Excerpted records:
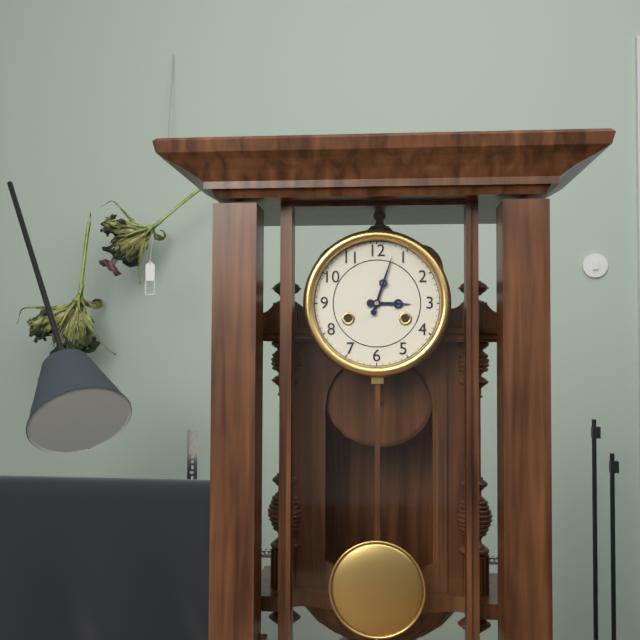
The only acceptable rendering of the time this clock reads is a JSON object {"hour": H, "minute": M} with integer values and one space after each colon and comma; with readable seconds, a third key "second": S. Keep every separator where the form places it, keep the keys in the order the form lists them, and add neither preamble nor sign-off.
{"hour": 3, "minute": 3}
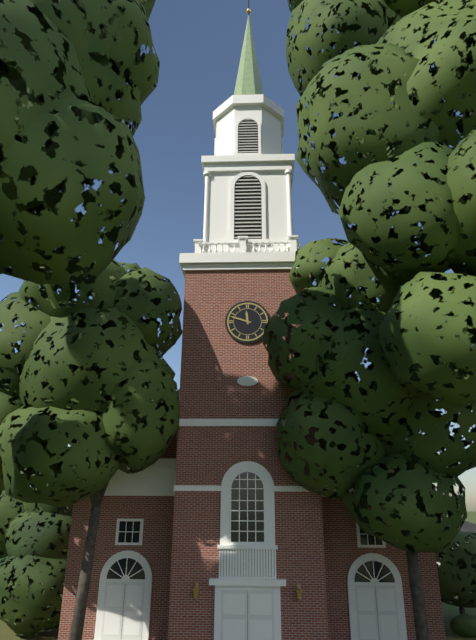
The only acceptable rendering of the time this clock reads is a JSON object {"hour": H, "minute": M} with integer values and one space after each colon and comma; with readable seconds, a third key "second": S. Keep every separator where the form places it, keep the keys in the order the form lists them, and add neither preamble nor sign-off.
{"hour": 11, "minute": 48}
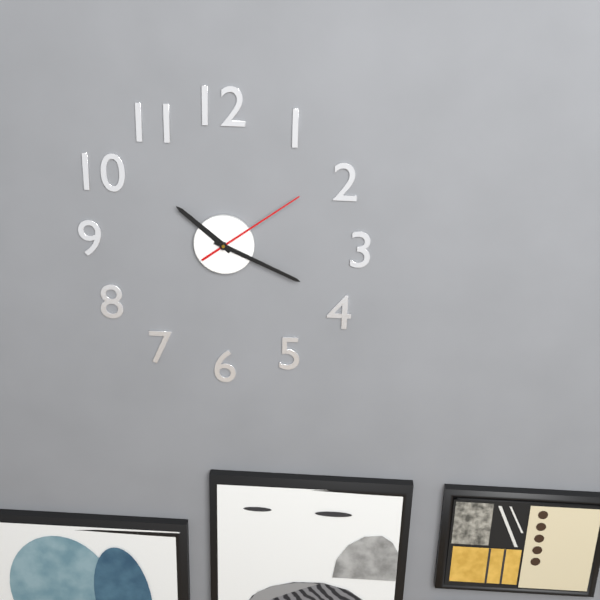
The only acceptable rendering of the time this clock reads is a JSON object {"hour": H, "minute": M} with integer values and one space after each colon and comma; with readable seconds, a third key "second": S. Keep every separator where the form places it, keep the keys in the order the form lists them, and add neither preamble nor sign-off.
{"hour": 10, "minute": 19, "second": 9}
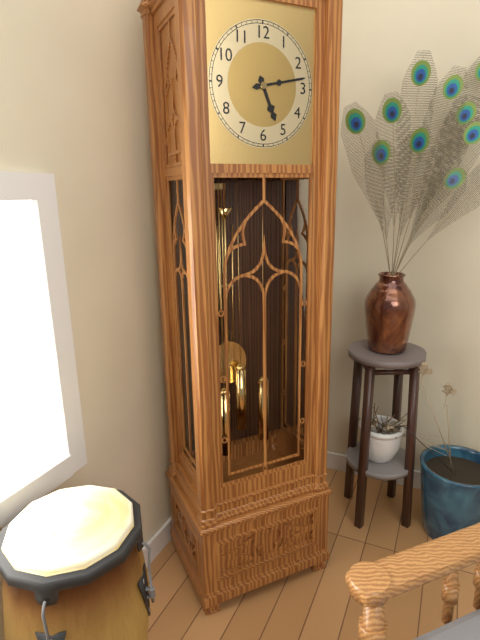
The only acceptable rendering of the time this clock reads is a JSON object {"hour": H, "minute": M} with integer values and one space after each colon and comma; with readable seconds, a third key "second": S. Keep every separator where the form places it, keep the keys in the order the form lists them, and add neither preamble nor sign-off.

Exercise directions: Switch "clock" to "watch" throughout the entries above and write them out again with everything else unchanged. Leave the pictures out.

Written response:
The only acceptable rendering of the time this watch reads is a JSON object {"hour": H, "minute": M} with integer values and one space after each colon and comma; with readable seconds, a third key "second": S. Keep every separator where the form places it, keep the keys in the order the form lists them, and add neither preamble nor sign-off.
{"hour": 3, "minute": 3}
The only acceptable rendering of the time this watch reads is a JSON object {"hour": H, "minute": M} with integer values and one space after each colon and comma; with readable seconds, a third key "second": S. Keep every separator where the form places it, keep the keys in the order the form lists them, and add neither preamble nor sign-off.
{"hour": 11, "minute": 48}
The only acceptable rendering of the time this watch reads is a JSON object {"hour": H, "minute": M} with integer values and one space after each colon and comma; with readable seconds, a third key "second": S. Keep every separator where the form places it, keep the keys in the order the form lists them, and add neither preamble nor sign-off.
{"hour": 10, "minute": 19, "second": 9}
The only acceptable rendering of the time this watch reads is a JSON object {"hour": H, "minute": M} with integer values and one space after each colon and comma; with readable seconds, a third key "second": S. Keep every separator where the form places it, keep the keys in the order the form lists them, and add neither preamble nor sign-off.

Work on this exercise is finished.